Guiding Eyes for the Blind plans to seek a zoning text amendment from the Town of Yorktown to allow the organization to place some of its kennels on an available 12.2-acre parcel on Route 202.
Representatives of the well-known Yorktown Heights-based guide dog training school pitched the plan to the Town Board last Tuesday to use the property at 3241 Crompond Rd. as a training site with kennels for about 200 dogs.
Attorney Judy Cross, representing Guiding Eyes, said if the plan were to come to fruition it would reduce the number of dogs at the school’s main site on Granite Springs Road, which is in the middle of a residential neighborhood. Cross said the zoning text amendment would allow operation of what would be considered a non-commercial kennel in the Interchange Zoning (IN) District.
“This isn’t a pet store,” Cross said. “People can’t come in off the street and buy a dog. The veterinary services are there for just the dogs Guiding Eyes is training, so it’s not open to the public.”
The land is the same parcel where Temple Israel was approved to build a new synagogue more than 15 years ago, but that project was never built.
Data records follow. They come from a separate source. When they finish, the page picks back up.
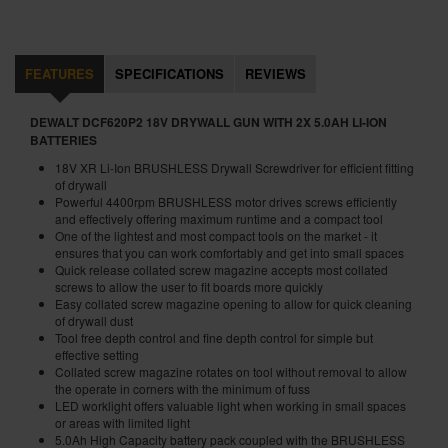
FEATURES
SPECIFICATIONS
REVIEWS
DEWALT DCF620P2 18V DRYWALL GUN WITH 2X 5.0AH LI-ION
BATTERIES
18V XR Li-Ion BRUSHLESS Drywall Screwdriver for efficient fitting
of drywall
Powerful 4400rpm BRUSHLESS motor drives screws efficiently
and effectively offering maximum runtime and a compact tool
One of the lightest and most compact tools on the market - it
ensures that you can work comfortably and get into small spaces
Quick release collated screw magazine accepts most collated
screws to allow the user to fit boards more quickly
Easy collated screw magazine opening to allow for quick cleaning
of drywall dust
Tool free depth control and fine depth control for simple but
effective setting
Collated screw magazine rotates on tool without removal to allow
the operate in corners with the minimum of fuss
LED worklight offers valuable light when working in small spaces
or areas with limited light
5.0Ah High Capacity battery pack coupled with the BRUSHLESS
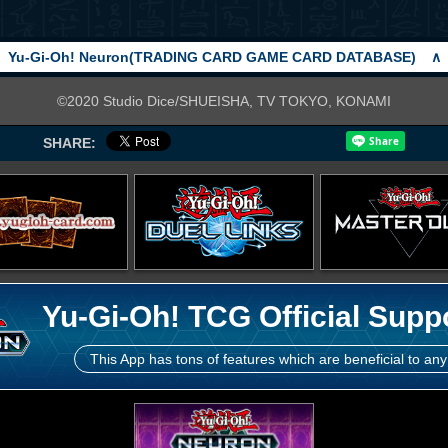
Yu-Gi-Oh! Neuron(TRADING CARD GAME CARD DATABASE)
∧
©2020 Studio Dice/SHUEISHA, TV TOKYO, KONAMI
SHARE:
Yu-Gi-Oh! TCG Official Supp
This App has tons of features which are beneficial to any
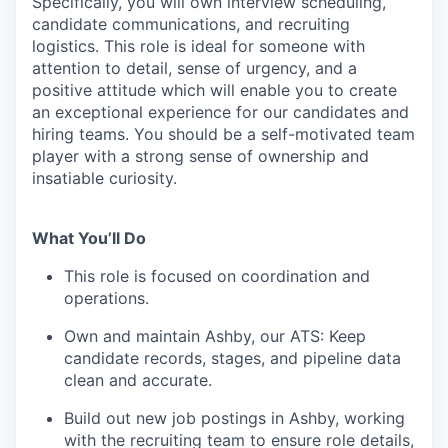
Specifically, you will own interview scheduling,
candidate communications, and recruiting
logistics. This role is ideal for someone with
attention to detail, sense of urgency, and a
positive attitude which will enable you to create
an exceptional experience for our candidates and
hiring teams. You should be a self-motivated team
player with a strong sense of ownership and
insatiable curiosity.
What You’ll Do
This role is focused on coordination and
operations.
Own and maintain Ashby, our ATS: Keep
candidate records, stages, and pipeline data
clean and accurate.
Build out new job postings in Ashby, working
with the recruiting team to ensure role details,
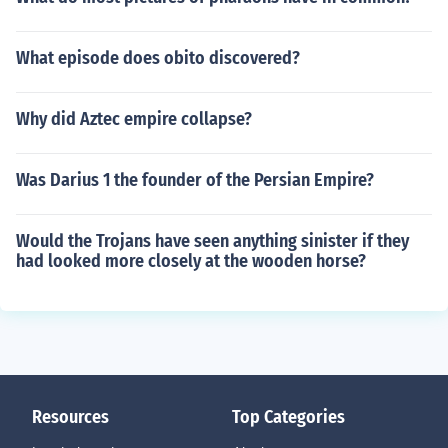
What episode does obito discovered?
Why did Aztec empire collapse?
Was Darius 1 the founder of the Persian Empire?
Would the Trojans have seen anything sinister if they
had looked more closely at the wooden horse?
Resources
Top Categories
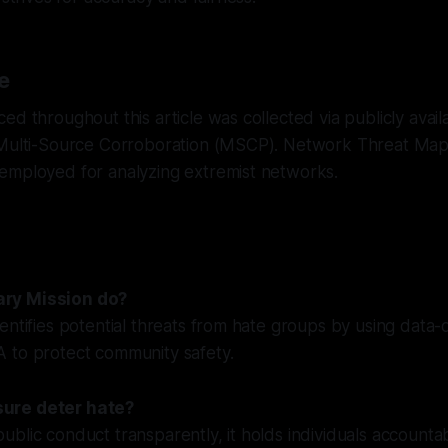
e
ed throughout this article was collected via publicly avai
 Multi-Source Corroboration (MSCP). Network Threat Ma
employed for analyzing extremist networks.
ry Mission do?
entifies potential threats from hate groups by using data
 to protect community safety.
ure deter hate?
blic conduct transparently, it holds individuals accounta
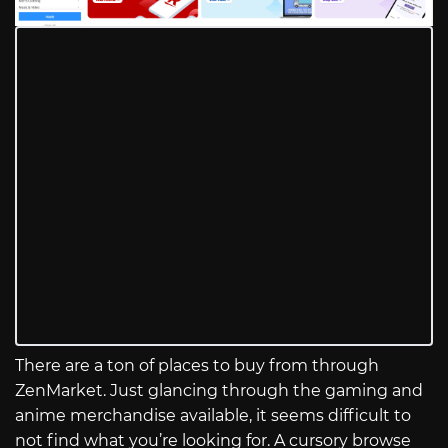
There are a ton of places to buy from through
ZenMarket. Just glancing through the gaming and
anime merchandise available, it seems difficult to
not find what you’re looking for. A cursory browse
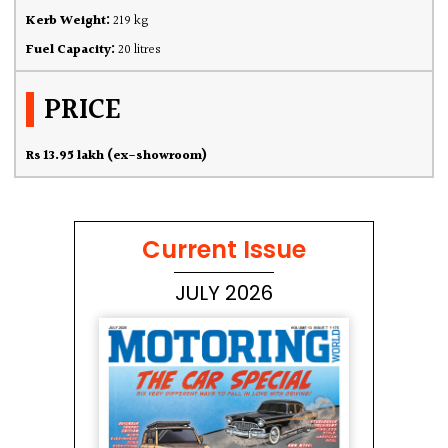
Kerb Weight:
219 kg
Fuel Capacity:
20 litres
PRICE
Rs 13.95 lakh (ex-showroom)
Current Issue
JULY 2026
Cross said that the kennels and training program would be less demanding on local infrastructure and services. Additional traffic on the sometimes-overloaded Route 202 would be minimal along with less sewer and water consumption and site disturbance than what was approved for the synagogue, she said.
Director of Planning John Tegeder said site plan issues would be addressed before the Planning Board.
“I don’t have any broad concerns,” Tegeder said. “As we go through, we’ll fine-tune as needed. I think it’s basically an okay idea to do it in this (area).”
It was pointed out by town officials that Signs Ink uses a piece of the property for additional parking. Cross mentioned that her client would be amenable to having the business continue to have access to the parking on the land.
Boutique Hotel Hearing Set
The Town Board scheduled a Aug. 3 public hearing on a special use permit needed by the developer of a 16-room boutique hotel proposed for Veterans Road near the Albert A. Capellini Community & Cultural Center.
Attorney Michael Grace, representing the applicant, said his client is anxious to get started with the process, which includes a special use permit from the Town Board followed by site plan approval from the Planning Board.
The project, called Hotel Gardena, would be three stories with eight rooms on the second and third floors. It would also have a bar and grill on the roof.
“Certainly, it’s a great project,” Grace said. “I know the last time we were here there was chatter about why would you have a hotel in the Town of Yorktown. My retort to that is why wouldn’t you?”
“We don’t need a major hotel, we don’t need a very large building, but a boutique hotel would be a great fit and you have someone will to make a very substantial investment in the town,” he added. “So I think it’s an opportunity we should all seize.”
Councilman Ed Lachterman said Yorktown has much to offer, whether it is its farms, orchards, golf and a clean Lake Mohegan, and an attractive, small hotel would be an outstanding addition.
“I hate to put it this way, but if somebody things that Yorktown is that horrible of a place, leave,” he said. “Because we can make Yorktown an even greater place than it is.”
A hotel could provide a spark to downtown Yorktown Heights that the board has been hoping to jumpstart for a while, said Councilwoman Luciana Haughwout.
“You do have to start somewhere, you do have to make that leap of faith,” Haughwout said. “To me, this is simple.”